▶ **PROVIDED DATA**
+ + + + + + +
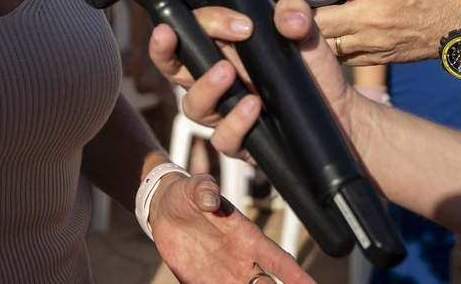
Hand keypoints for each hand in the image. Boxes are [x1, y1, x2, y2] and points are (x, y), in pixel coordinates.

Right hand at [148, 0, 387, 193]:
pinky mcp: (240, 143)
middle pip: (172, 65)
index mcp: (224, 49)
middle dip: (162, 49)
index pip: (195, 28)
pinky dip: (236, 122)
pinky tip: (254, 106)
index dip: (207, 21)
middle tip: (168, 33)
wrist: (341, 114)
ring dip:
+ + + + + + +
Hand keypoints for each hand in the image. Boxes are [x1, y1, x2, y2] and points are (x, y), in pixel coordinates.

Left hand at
+ + + + + + +
▶ **EXERCISE**
Filter the entries down to the lines that hold "hand". Copy those lines.

▶ **OUTPUT FOR THIS EXERCISE**
Hand keypoints for each hand in the image. Boxes are [x1, y1, x2, y2] and points are (x, y), in pixel coordinates.
Right hand at [148, 0, 387, 193]:
Hand keypoints for each hand in the image. Boxes are [x1, y1, x2, y2] and points are (x, y), in pixel coordinates.
Left hand at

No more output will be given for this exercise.